Given an object of SUNdistr-class, or possibly two such things in some cases, the functions perform various operations, and produce a new object of the same class.
package
UTF-8
affineTransSUNdistr(object, a, A, name, compNames, HcompNames, drop =TRUE)conditionalSUNdistr(object, comp, values, eventType ="=", name, drop =TRUE)convolutionSUNdistr(object1, object2, name, compNames, HcompNames)joinSUNdistr(object1, object2, name, compNames, HcompNames)marginalSUNdistr(object, comp, name, drop=TRUE)
Arguments
object, object1, object2: objects of class SUNdistr
a: a numeric vector; see Details
A: a numeric matrix; see Details
name: an optional character string with the name of the returned distribution
compNames: an optional vector of character strings with the names of the component variables of the returned distribution
HcompNames: an optional vector of character strings with the names of the hidden variables of the returned distribution
drop: a logical value (default: TRUE) relevant only in the case m=1. When both m=1 and drop=TRUE, the returned object is of class either SECdistrUv or SECdistrMv, depending on the dimension of the returned object, and family "SN" or "ESN", as appropriate.
comp: a vector of integers representing the selected components
values: a numeric vector which identifies the conditioning event
eventType: a single character value which indicates the type of the conditioning event, as described in the Details section; possible values are "=" (default) and ">"
Details
For an object which represents the distribution of a multivariate SUN random variable Y of dimension d, say, a number of operations are possible, producing a new object of the same class. This object could have been created by makeSUNdistr
or it could be the outcome from some previous call to one of the functions described here.
The function affineTransSUNdistr computes the distribution of a+A′Y, provided A is a full-rank matrix with nrow(A)=d and length(a)=ncol(A). See equation (7.6) of Azzalini & Capitanio (2014).
The function marginalSUNdistr builds a SUN distribution from the components selected by the comp vector.
A conditional distribution can be computed using conditionalSUNdistr
for two type of events, selected by eventType.
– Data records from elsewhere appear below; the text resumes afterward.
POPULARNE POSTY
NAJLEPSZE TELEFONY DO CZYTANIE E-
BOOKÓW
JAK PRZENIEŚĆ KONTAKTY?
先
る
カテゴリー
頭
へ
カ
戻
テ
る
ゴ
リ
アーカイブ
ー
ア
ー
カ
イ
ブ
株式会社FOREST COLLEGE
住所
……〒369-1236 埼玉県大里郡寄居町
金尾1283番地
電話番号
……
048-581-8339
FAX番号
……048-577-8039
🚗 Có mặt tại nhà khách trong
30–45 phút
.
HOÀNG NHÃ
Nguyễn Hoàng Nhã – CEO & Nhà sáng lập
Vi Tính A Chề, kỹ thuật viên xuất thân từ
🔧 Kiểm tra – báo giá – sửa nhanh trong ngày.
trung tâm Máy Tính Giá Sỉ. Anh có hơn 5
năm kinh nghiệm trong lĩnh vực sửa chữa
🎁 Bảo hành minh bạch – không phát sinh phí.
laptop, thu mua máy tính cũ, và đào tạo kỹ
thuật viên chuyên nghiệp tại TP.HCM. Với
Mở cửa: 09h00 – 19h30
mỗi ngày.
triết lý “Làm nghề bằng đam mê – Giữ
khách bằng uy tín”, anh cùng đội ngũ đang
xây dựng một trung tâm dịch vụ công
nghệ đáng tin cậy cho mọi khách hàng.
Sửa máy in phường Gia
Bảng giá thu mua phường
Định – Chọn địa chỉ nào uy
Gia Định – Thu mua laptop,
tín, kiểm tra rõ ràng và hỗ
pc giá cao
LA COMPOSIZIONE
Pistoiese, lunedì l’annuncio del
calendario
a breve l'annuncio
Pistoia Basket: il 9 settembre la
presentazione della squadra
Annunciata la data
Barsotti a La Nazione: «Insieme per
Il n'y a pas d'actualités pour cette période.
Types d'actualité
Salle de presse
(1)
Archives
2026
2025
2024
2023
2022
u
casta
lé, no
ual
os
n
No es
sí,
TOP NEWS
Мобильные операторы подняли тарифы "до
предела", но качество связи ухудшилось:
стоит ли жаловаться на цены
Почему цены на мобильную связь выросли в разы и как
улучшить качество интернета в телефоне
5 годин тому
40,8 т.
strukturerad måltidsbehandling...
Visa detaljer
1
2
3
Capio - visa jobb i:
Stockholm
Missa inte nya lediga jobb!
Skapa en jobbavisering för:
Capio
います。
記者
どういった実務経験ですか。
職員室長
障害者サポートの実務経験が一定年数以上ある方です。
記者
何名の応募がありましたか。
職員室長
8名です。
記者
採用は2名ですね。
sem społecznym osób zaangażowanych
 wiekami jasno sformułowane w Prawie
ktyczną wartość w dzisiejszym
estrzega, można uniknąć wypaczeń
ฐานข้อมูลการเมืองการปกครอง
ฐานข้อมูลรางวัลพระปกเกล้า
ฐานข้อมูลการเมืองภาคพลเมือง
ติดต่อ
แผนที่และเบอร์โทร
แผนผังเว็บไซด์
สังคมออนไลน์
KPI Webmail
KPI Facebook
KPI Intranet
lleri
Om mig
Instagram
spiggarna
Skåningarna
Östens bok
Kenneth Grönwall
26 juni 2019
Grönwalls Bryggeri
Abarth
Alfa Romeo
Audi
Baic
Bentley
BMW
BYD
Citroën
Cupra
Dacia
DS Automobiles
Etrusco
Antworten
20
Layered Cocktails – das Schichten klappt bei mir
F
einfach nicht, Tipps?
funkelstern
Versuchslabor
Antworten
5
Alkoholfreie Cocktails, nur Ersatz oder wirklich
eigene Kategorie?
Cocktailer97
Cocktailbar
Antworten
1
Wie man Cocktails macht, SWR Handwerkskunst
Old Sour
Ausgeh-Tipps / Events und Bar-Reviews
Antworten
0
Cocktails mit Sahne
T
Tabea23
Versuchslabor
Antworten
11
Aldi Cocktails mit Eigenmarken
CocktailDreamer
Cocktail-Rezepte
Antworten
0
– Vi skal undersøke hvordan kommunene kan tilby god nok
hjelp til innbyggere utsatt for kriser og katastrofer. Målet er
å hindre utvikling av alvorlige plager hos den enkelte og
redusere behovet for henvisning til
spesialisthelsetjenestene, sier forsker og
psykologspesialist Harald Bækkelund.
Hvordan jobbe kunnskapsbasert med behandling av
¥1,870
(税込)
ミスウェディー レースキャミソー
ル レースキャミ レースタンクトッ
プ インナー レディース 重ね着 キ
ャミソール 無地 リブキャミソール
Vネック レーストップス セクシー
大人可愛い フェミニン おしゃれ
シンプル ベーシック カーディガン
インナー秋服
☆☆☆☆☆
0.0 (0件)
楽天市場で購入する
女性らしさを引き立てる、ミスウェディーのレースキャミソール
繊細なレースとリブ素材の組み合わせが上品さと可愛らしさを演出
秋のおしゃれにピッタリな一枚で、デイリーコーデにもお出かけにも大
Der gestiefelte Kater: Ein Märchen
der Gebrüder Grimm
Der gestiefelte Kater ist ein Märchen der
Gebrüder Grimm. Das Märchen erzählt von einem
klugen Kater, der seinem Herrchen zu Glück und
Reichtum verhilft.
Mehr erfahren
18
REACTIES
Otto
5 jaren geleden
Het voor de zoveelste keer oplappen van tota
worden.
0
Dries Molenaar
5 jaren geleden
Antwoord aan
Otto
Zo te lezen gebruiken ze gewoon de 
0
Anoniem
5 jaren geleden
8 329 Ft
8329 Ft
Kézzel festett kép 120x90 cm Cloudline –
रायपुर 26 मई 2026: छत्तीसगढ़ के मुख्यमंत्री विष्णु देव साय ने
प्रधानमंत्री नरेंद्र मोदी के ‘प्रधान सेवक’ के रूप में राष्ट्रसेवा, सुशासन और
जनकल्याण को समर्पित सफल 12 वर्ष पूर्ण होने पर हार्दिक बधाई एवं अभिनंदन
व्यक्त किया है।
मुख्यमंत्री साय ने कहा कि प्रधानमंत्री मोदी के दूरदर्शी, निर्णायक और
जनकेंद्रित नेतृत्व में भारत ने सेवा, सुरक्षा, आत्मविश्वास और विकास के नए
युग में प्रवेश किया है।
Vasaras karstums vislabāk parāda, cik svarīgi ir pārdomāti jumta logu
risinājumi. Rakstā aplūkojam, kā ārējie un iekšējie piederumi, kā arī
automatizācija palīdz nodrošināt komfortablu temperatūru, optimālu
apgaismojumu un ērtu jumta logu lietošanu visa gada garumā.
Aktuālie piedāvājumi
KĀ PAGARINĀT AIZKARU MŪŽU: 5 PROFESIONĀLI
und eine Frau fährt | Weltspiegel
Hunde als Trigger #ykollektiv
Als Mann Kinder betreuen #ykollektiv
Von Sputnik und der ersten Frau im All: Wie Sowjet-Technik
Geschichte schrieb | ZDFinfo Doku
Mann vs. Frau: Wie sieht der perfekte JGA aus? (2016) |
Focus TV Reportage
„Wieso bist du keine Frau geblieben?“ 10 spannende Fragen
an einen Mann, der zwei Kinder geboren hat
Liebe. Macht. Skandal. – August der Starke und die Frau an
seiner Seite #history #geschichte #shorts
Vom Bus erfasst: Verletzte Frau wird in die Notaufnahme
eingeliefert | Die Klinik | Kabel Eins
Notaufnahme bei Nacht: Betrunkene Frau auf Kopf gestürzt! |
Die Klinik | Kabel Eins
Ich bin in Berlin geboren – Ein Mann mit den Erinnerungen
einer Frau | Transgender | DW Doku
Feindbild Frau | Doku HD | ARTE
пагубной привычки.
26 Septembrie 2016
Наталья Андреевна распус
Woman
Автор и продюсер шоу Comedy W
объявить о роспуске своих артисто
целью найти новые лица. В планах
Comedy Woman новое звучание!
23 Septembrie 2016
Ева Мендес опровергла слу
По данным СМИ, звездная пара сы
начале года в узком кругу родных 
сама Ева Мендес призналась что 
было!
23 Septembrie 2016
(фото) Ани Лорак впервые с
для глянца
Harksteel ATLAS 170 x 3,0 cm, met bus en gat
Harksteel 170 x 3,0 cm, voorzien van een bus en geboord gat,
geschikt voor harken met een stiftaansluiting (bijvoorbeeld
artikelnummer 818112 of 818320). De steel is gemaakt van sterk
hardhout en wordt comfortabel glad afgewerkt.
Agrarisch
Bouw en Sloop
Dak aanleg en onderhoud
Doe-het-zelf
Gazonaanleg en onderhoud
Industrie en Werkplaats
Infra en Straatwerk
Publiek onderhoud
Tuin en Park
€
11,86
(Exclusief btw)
The "=" case corresponds to the event Y1=y1 where Y1 is the subset of components identified by the comp argument, y1 is vector specified by the values argument and the equality sign must hold for each component. See equation (7.6) of Azzalini & Capitanio (2014).
If conditionalSUNdistr is used with eventType=">", the conditiong refers to the event Y1>y1, where the inequality must be interpreted components-wise; see Arellano-Valle & Azzalini (2021) for the underlying mathematical result. If the conditional distribution is required for the reverse inequality condition, "<" say, this is equivalent to consideration of the event −Y1>−y1. The corresponding distribution can be obtained in two steps: first a new variable is constructed reversing the sign of the required components using affineTransSUNdistr; then conditionalSUNdistr is applied to this new variable with the ">" condition and values −y1. More complex conditions, where the "<" and ">" signs are mixed for different component varables, can be handled similarly, by introducing a square matrix A for affineTransSUNdistr
having an appropriate combination of 1s' and -1's on its main diagonal, and 0's elsewhere, and matching changes of sign to the components of y1.
Functions convolutionSUNdistr and joinSUNdistr operate under the assumptions that object1 and object2 refer to independent variables. Specifically, convolutionSUNdistr computes the convolution of the two objects (i.e. the distribution of the sum of two independent variables), which must have the same dimension d. Function joinSUNdistr combines two objects into a joint distribution.
If the arguments name, compNames and HcompNames
are missing, they are composed from the supplied arguments.
Returns
an object of SUNdistr-class
References
Arellano-Valle, R. B. and Azzalini, A. (2021). Some properties of the unified skew-normal distribution. Statistical Papers, tools:::Rd_expr_doi("https://doi.org/10.1007/s00362-021-01235-2")
Azzalini, A. with the collaboration of Capitanio, A. (2014). The Skew-Normal and Related Families. Cambridge University Press, IMS Monographs series.
Author(s)
Adelchi Azzalini
Note
The present structure and user interface of this function, and of other ones related to the SUN distribution, must be considered experimental, and they might possibly change in the future.